State lawmakers have launched a comprehensive review of emergency medical services across the state as providers are calling on lawmakers to require every community to provide the service the same way there are now required to provide fire and police protection.
Jerry Ewers, president of the Iowa Emergency Medical Services Association, told a legislative committee that in one third of the state, the services aren’t staffed during the day. “Would you like to be the person who calls 9-1-1 when your parents are having a heart attack. And they’re like ‘sorry this is not an essential service, we don’t have anybody available’?,” Ewers asked.
Emergency response times varying widely between city and rural areas, and Ewers says that’s because many of the volunteers are at their day jobs. “They’re working their full time job during the day and sometimes it’s far ways from their community,” Ewers says.

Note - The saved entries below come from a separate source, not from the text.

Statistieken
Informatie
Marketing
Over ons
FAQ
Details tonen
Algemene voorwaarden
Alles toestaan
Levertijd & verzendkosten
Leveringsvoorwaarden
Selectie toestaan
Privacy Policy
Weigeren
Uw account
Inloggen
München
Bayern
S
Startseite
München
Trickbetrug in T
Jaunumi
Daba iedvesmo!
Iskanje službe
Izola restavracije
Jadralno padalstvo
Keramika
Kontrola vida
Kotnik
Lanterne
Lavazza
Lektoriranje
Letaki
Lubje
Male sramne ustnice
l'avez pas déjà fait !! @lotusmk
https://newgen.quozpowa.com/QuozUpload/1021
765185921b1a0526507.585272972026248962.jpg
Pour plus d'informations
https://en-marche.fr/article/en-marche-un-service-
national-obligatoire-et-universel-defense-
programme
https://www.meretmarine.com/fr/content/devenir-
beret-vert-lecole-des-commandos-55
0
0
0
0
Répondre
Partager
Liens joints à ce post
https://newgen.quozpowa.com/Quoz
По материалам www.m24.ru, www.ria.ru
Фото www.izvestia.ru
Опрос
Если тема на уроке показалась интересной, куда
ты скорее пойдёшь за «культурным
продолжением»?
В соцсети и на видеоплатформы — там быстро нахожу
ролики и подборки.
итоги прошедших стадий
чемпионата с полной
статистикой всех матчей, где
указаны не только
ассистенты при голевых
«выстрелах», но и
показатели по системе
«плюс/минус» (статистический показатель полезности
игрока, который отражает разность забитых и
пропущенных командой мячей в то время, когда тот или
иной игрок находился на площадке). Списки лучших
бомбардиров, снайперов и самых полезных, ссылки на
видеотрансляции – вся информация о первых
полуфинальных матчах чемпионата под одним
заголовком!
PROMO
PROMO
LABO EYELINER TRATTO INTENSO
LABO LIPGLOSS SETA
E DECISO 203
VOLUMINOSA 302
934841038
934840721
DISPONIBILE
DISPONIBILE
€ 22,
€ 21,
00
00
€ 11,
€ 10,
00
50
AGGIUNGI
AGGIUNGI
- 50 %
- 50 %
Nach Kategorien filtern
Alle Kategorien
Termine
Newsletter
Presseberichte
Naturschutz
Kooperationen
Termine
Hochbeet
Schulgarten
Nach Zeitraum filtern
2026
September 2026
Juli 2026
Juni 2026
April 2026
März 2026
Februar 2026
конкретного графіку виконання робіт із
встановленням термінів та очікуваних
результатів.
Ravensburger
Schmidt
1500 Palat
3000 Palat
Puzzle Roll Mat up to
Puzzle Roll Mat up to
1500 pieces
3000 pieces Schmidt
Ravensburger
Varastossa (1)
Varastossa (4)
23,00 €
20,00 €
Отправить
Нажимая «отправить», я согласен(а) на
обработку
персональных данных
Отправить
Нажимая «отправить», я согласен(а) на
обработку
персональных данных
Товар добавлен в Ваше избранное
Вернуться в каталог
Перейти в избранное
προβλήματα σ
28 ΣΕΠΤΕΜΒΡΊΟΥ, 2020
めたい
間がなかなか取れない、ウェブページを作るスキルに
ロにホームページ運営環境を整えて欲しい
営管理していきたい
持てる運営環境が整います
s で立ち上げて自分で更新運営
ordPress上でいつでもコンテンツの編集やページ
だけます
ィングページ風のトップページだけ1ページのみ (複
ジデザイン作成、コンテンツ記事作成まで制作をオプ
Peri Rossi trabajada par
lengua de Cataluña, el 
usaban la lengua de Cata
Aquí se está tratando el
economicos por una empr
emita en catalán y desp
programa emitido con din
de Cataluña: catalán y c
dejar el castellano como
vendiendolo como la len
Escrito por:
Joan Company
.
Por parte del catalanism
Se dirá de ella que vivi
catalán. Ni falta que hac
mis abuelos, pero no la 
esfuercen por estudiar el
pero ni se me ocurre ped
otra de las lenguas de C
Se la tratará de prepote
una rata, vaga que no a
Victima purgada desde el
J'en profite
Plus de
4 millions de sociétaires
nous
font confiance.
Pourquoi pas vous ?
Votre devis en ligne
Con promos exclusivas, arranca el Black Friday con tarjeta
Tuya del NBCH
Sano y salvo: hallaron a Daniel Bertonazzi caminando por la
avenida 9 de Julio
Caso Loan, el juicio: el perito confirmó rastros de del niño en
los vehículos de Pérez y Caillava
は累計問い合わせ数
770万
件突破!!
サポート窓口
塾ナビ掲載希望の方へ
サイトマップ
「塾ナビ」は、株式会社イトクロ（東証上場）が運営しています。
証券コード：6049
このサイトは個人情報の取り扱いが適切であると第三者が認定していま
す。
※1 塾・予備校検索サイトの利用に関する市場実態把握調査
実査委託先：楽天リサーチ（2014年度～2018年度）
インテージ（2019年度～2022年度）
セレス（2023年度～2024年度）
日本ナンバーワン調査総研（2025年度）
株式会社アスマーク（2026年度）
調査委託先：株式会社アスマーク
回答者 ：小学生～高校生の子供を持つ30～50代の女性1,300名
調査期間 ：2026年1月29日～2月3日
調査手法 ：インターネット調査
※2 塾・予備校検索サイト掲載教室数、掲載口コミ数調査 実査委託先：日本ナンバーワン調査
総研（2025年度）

Lawmakers are looking into whether certification and training of emergency personnel are adequate, or so restrictive that it’s hard for volunteers to qualify. Representative Todd Prichard, a Democrat from Charles city, says it’s a rural development issue. “You look at the response times that these providers are able to make and in some parts of the state it’s probably not acceptable,” Prichard says.
State Senator Mike Breitbach, a Republican from Strawberry Point, worked with an ambulance service for 22 years. “And we see the same problems I think that a lot of our rural areas are seeing as far as recruitment, retention, and having enough people available to go on calls,” Breitbach says.
Providers will ask lawmakers to restore budget cuts at the state’s Emergency Services Bureau which they say have made it harder for volunteers out in the field to get the help they need. They also want a bigger income tax credit for volunteers to defray some of the cost of their training.